4)   What book are you currently reading?

I’m re-reading Shirley Jackson’s We Have Always Lived in the Castle, which is just as great as I remembered, and even more weird. She’s wonderful at those adept little touches that just throw you off-guard with a couple of words. That’s true mastery.

 

5)   Who are your favourite authors?

This list tends to change with the seasons, but at the moment I’m very into Robert Aickman, Jeff Vandermeer, Joel Lane, Paul Tremblay, Alison Moore and Robert Holdstock. I’ll always have a soft spot for Iain Banks, too.

6)   How would you describe your work?

Strange fiction, of every flavour.

 

7)   Do you have any advice for new writers?

Read lots, write lots, and try to keep moving forward all the time. There’s a tendency to write something that you’re convinced is great, then sit back and try and place it somewhere. It’s important to send work out for publication, but you should always be working on the next thing – that’s how you improve. Also, don’t listen to too much advice.

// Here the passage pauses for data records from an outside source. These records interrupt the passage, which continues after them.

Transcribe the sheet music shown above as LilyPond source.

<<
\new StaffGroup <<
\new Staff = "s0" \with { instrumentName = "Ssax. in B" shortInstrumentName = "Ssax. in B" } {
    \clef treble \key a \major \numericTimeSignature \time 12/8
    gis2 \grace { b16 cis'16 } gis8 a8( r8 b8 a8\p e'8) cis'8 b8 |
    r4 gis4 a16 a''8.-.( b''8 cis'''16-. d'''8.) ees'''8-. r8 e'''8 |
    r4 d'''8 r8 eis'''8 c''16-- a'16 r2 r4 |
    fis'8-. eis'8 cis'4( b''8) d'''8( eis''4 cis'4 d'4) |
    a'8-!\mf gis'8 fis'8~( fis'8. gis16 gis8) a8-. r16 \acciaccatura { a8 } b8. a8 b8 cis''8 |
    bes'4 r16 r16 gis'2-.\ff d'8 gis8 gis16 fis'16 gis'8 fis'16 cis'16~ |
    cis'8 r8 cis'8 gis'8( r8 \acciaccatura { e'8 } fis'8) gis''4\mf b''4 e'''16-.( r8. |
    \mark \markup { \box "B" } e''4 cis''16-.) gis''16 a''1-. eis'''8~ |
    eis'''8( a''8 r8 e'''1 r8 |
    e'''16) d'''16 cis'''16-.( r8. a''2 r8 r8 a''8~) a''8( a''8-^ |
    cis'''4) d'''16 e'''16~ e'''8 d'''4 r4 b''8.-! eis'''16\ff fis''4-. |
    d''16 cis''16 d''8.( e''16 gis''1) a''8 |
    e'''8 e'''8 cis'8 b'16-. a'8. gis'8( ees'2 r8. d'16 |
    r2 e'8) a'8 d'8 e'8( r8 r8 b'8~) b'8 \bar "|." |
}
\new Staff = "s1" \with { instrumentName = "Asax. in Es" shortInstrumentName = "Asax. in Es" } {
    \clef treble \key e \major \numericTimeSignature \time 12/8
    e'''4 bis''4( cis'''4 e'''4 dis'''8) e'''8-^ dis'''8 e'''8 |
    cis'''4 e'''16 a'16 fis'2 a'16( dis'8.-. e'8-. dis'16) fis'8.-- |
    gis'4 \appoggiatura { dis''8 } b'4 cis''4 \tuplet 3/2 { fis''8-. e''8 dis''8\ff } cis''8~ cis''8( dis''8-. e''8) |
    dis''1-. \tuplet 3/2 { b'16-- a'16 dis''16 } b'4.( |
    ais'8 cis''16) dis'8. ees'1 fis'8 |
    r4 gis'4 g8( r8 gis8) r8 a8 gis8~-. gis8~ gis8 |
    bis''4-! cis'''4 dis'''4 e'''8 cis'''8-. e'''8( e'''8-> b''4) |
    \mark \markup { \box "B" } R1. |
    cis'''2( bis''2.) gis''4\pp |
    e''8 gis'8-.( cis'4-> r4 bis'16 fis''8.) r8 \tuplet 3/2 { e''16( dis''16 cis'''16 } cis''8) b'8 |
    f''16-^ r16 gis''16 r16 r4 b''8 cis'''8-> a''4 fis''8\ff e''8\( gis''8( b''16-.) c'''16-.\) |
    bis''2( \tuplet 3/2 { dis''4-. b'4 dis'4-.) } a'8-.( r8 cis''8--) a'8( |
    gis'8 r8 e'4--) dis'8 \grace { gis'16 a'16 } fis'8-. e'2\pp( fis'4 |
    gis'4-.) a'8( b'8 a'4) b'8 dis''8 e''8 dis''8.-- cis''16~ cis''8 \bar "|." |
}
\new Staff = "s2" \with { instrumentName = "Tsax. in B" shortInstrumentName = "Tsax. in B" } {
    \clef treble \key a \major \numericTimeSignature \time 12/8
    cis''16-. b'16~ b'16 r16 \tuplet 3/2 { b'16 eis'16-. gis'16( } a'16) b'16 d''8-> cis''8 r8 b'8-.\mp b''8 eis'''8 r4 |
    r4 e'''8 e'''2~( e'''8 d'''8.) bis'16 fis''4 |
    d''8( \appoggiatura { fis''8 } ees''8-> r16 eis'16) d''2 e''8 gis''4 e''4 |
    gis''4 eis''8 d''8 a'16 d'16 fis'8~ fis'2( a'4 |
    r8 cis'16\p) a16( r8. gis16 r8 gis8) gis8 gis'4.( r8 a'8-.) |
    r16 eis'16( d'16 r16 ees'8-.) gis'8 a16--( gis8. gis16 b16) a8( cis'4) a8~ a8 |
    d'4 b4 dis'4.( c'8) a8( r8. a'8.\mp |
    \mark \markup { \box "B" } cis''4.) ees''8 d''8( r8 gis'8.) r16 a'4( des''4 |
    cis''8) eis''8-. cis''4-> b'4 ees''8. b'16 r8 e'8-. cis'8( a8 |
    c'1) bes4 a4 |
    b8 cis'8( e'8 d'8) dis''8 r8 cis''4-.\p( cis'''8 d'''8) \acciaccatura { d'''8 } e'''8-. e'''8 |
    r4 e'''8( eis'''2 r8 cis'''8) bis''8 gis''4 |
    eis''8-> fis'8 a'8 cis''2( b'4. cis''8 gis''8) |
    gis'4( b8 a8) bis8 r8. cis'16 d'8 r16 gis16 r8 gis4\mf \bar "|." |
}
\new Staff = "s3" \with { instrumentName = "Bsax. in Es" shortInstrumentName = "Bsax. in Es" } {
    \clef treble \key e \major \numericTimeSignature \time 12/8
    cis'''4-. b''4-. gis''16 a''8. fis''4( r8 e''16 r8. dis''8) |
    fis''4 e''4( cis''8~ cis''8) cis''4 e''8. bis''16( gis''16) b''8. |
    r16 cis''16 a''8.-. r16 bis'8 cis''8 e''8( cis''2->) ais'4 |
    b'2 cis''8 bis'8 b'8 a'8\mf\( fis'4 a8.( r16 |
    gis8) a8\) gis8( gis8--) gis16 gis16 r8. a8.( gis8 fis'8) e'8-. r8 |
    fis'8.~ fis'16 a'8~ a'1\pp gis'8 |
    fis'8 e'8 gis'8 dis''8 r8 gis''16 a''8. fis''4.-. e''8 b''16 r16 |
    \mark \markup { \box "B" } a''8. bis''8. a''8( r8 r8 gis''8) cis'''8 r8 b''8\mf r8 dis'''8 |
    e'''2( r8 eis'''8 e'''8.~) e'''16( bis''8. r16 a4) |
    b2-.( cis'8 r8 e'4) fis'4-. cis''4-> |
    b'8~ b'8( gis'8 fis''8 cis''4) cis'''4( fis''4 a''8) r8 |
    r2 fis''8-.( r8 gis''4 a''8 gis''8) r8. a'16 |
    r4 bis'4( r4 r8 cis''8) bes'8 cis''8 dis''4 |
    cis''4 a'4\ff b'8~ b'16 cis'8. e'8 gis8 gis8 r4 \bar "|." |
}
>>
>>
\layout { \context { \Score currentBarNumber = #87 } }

What worked for someone else might not do it for you.

 

8)   In the future, do you have plans to write a novel ?

I’m actually about 30,000 words into one, but then lockdown got in the way (see earlier notes regarding home schooling, work, etc.) I’ll be going back to it at some point soon, and who knows, I might even finish it. By the time I’ve done the edits, found an agent and sold it to a publisher, you might see it around 2025 sometime. In the meantime, though, I have two new anthologies slated for next year (one fiction, one non-fiction), so I’ve got plenty to keep me busy.